== Segment start ==

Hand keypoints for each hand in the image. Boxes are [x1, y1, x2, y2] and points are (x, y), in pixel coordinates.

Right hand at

== Segment end ==
== Segment start ==

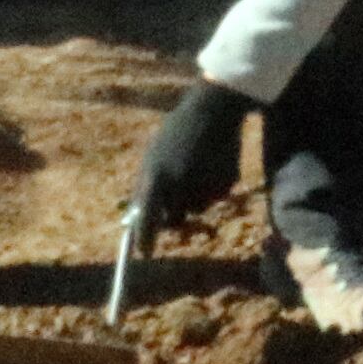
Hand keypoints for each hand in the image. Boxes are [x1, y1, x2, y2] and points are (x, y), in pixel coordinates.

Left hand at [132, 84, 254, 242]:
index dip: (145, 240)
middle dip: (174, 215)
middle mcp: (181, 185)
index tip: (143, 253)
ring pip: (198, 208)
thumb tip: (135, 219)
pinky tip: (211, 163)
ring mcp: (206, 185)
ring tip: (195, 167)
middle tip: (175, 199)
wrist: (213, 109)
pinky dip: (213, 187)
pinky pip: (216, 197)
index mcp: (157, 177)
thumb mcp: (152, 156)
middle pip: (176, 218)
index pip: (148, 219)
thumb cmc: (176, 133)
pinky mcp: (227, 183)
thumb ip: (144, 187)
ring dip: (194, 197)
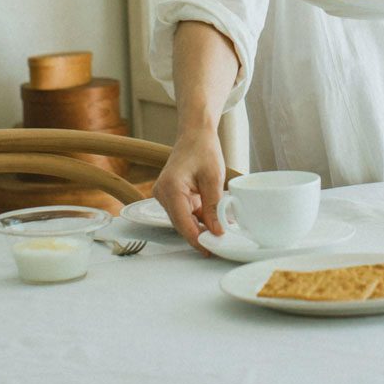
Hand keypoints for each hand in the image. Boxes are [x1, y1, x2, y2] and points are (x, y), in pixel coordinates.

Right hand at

== Segment end ==

TASK
Using the entries above, give the number of lines that carry the string "index", without anything else.

THE COMPLETED TASK
4